Tanto la cultura russa prerivoluzionaria era pregna di idealità cristiane che il serbatoio di forme simboliche cui quei poeti attinsero non poteva essere altro da tale religiosità.
E al seguito di Blok si trovano corrispondenze di tal sorta anche in Belyj e in Esènin; non solo, ma:
E’ noto come l’imagery di Majakovskij pulluli di figure e simboli del Vecchio e Nuovo Testamento, con un significato laico, anzi profanatorio e blasfemo, che però non riesce a far perdere loro tutto il peso dell’origine sacra.
Curioso davvero! E perché non ci riesce? Non sarà, forse, che pur misconoscendo di sicuro la religione cristiano-ortodossa, si annidi nel profondo della coscienza un intrinseco e ineludibile bisogno di religiosità? Senz’altro non teologica, ma umana?
Con la rivoluzione, i tormentati anni passati a presagire ed attendere eventi catastrofici e purificatori, sembrano trovare finalmente la loro conferma.
Eppure la Rivoluzione suscita in lui un nostalgico rimpianto; quando Majakovskij lo incontra davanti al Palazzo d’Inverno, trovandolo intento a riscaldarsi a un falò, gli domanda cosa ne pensi di quei fatti straordinari, Blok gli risponde “Bene”, però aggiunge, con molta tristezza negli occhi, che la sua biblioteca a Sàchmatovo, il luogo in cui ha vissuto la sua giovinezza e i suoi tempi migliori, è stata distrutta e data alle fiamme.

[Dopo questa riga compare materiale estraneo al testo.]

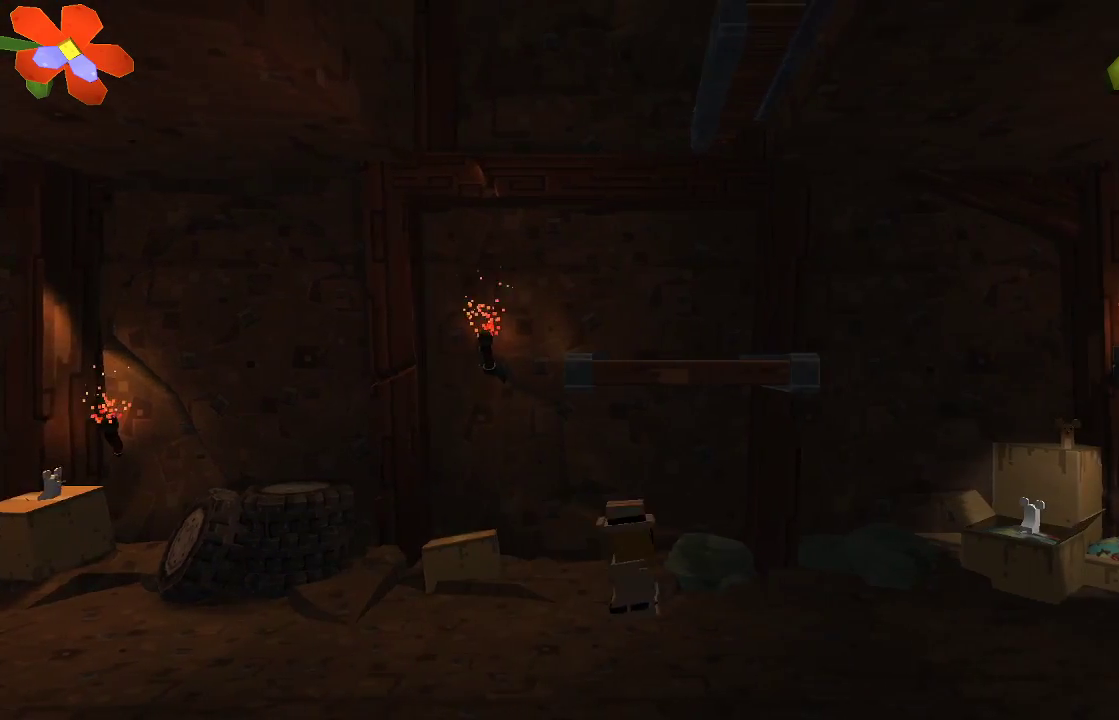
{"buttons": [], "left_stick": "right", "right_stick": "center", "events": []}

Dvenadcat’ è l’ultima vera fiammata della poesia blokiana; nei pochi scritti che gli succedono la sua forza cala a picco in un torpore sempre più spento, la luce che era nei suoi occhi si affievolisce rapidamente fino a smorzarsi e la sua vista piomba nel buio. Vive i suoi ultimi mesi di vita in uno stato larvale; quando il 7 agosto 1921 il suo cuore smette di battere, egli, dentro di sé, è già morto da tempo.